Astronomers said the dust cloud increases in density when annual events like the Geminids meteor shower spew shooting stars.

The cloud is made up primarily of tiny dust grains kicked up from the Moon's surface by the impact of high-speed, interplanetary dust particles, said University of Colorado Boulder physics Professor Mihaly Horanyi.

A single dust particle from a comet striking the Moon's surface lofts thousands of smaller dust specks into the airless environment, and the lunar cloud is maintained by regular impacts from such particles, said Horanyi.
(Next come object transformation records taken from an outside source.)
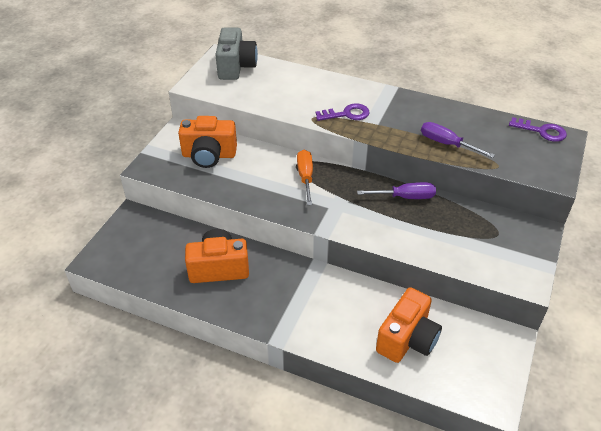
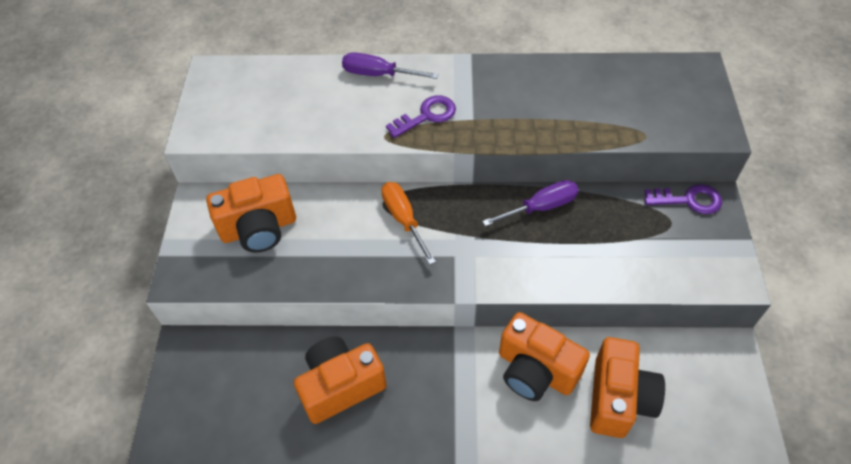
camera: 20 degrees left, 10 degrees up
grey camera [215,27,258,80] -> none
purple screwdriver [421,122,495,158] -> purple screwdriver moved to [342,52,438,79]
purple key [509,117,567,142] -> purple key moved to [644,184,722,214]
none -> orange camera [499,312,590,401]

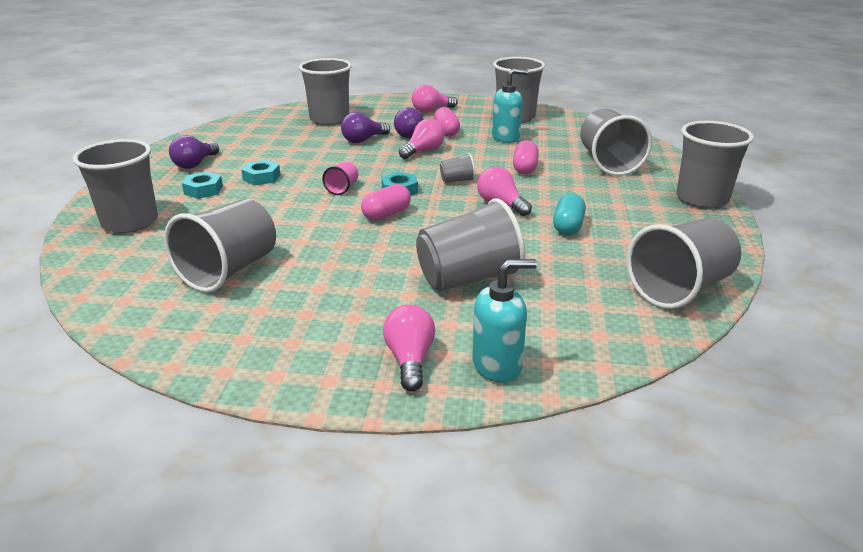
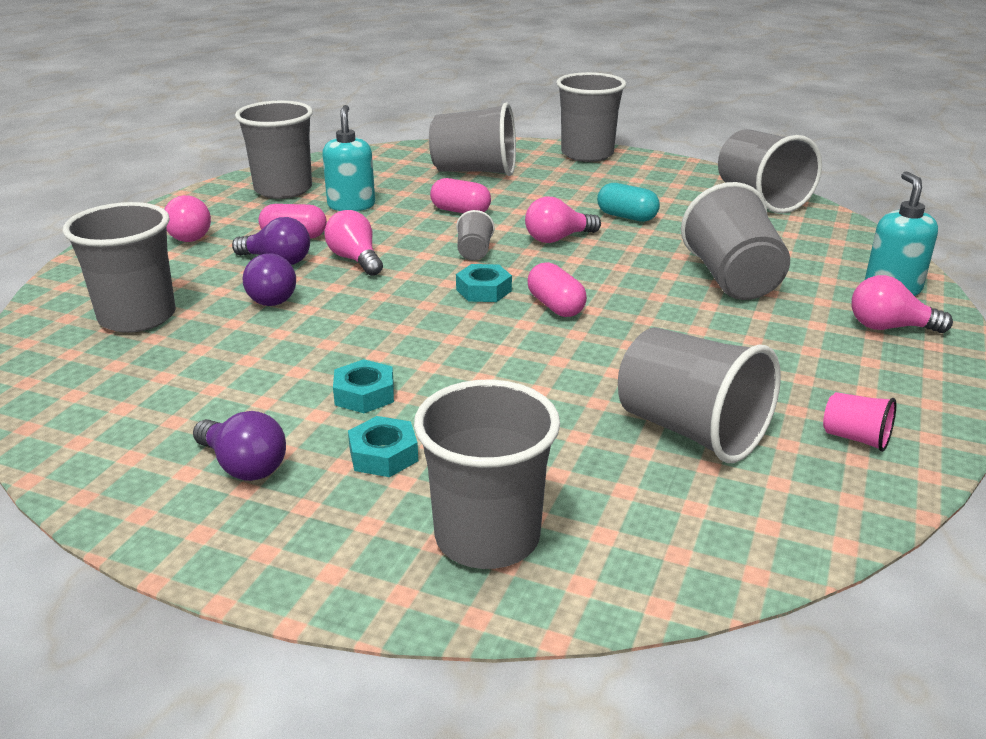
camera: 75 degrees left, 0 degrees up
pink cup [322,162,358,195] -> pink cup moved to [823,392,896,452]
The cloud was discovered using data from Nasa's Lunar Atmosphere and Dust Environment Explorer, or LADEE, which launched in September 2013 and orbited the Moon for about six months.

A detector on board called the Lunar Dust Experiment (LDEX) designed and built by CU-Boulder charted more than 140,000 impacts during the six-month mission.

Horanyi said the first hints of a cloud of dust around the Moon came in the late 1960s when Nasa cameras aboard unmanned Moon landers captured a bright glow during lunar sunsets.

Several years later, Apollo astronauts orbiting the Moon reported a significant glow above the lunar surface when approaching sunrise, a phenomenon which was brighter than what the Sun alone should have been able to generate at that location.

Since the new findings don't square with the Apollo reports of a thicker, higher dust cloud, conditions back then may have been somewhat different, said Horanyi.

The dust on the Moon - which is dark and sticky and regularly dirtied the suits of moonwalking astronauts - was created over several billion years as interplanetary dust particles incessantly pounded the rocky lunar surface.

Knowledge of the dusty environments in space has practical applications, said Horanyi.

Knowing where the dust is and where it is headed in the solar system, for example, could help mitigate hazards for future human exploration, including dust particles damaging spacecraft or harming astronauts.

The Geminid meteor showers occur each December when Earth plows through a cloud of debris from an oddball object called Phaethon, which some astronomers describe as a cross between an asteroid and a comet.

"When these 'beams' we see from meteors at night hit the moon at the right time and place, we see the cloud density above the Moon skyrocket for a few days," said Horanyi.

The study was published in the journal Nature.